4 stones, 4 etutor: The stone is your combo piece and each enlightened tutor is another virtual copy of the stone. By having 4 of each, it's almost as if you have 8 stones in your deck by turn 2 because you can enlightened tutor for the stone at the end of your opponent's first turn.
4 dark rits, 4 cabal rits, 4 petals: These are your accelerators. If you've played belcher before, this will come to you very naturally. Think of these as ways to get to your target of 5 mana for the stone. A dark ritual is a +2 while the cabals and the petals are +1. You will rarely have threshold for the cabals and the petals can be targets for etutor if you have stone already and need an extra mana.
4 tombs, 4 cities: +2.
4 scrubland, 4 flooded: Scrubland gives you access to etutor. As much as this deck would like to be mono black, there is no other way to have a stone in your hand as consistenly as enlightened tutor. The black tutors are either banned in legacy or too slow. The fetches can be anything with black or white but I like flooded or polluted because you can bluff blue, this might slow them down a little as they try to play around daze or counterspells.
4 urborg: These fixes your black mana because rats are double black and that can be hard sometimes with tombs and cities. These can also save you a little life as you can use your fetches and tombs for black without fetching them or shocking yourself, though it's still sometimes useful to tap the tomb for colorless to play around daze.
1 vault: Another concession to try to fix your mana. If you see that you will need the 2nd black source, you can etutor for this. It's also the 61st card so you can cut an urborg for it since you never want to see urborgs in multiples.
The sideboard are all enchantments or artifacts to take advantage of the enlightened tutors in the deck.

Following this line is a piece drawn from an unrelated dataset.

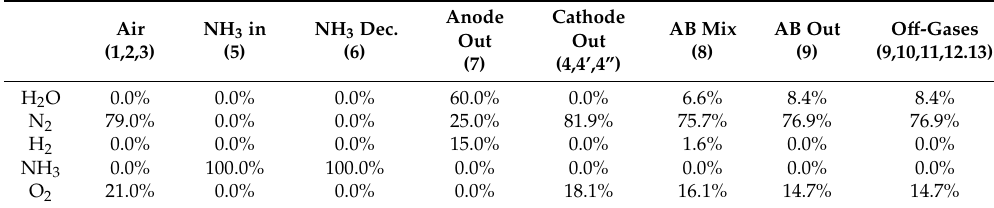
Table 11. Outputs parameters values of system in nominal conditions.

4 leyline: Your graveyard hate of choice since you're black. If you need it really early like say vs dredge, you can mull into it.
4 chalice: Your combo hate, though this is your most versatile hate as you can easily hate out 0, 1, or 2 really early on as you have a lot of accelerators.

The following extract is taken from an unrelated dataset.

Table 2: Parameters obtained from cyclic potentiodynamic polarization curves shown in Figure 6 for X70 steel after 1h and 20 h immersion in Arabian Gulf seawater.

3 engineered plague: A nod to goblins, merfolks or any other tribals. Also randomly hates stuff like thopter/sword combo etc.
4 defense grid: Your hate for fow, daze, spell pierce targetting your stone. Landing a grid will almost ensure landing a stone.
But I'll be honest, this deck isn't going to win any tournaments any time soon. It's not a good deck. It's not versatile. It's a strictly worse version of belcher as both decks accelerate like crazy into 1 or 2 gameplans with almost no protection. Only difference is that belcher's fundamental turn is turn 1 whereas this deck's is 2-3.
On the upside, the deck is hilarious and amazing when it goes off and is fairly budget with only the scrubland and flooded being money. You can replace them with the ravnica white black shock dual and marsh flats without really hurting the deck.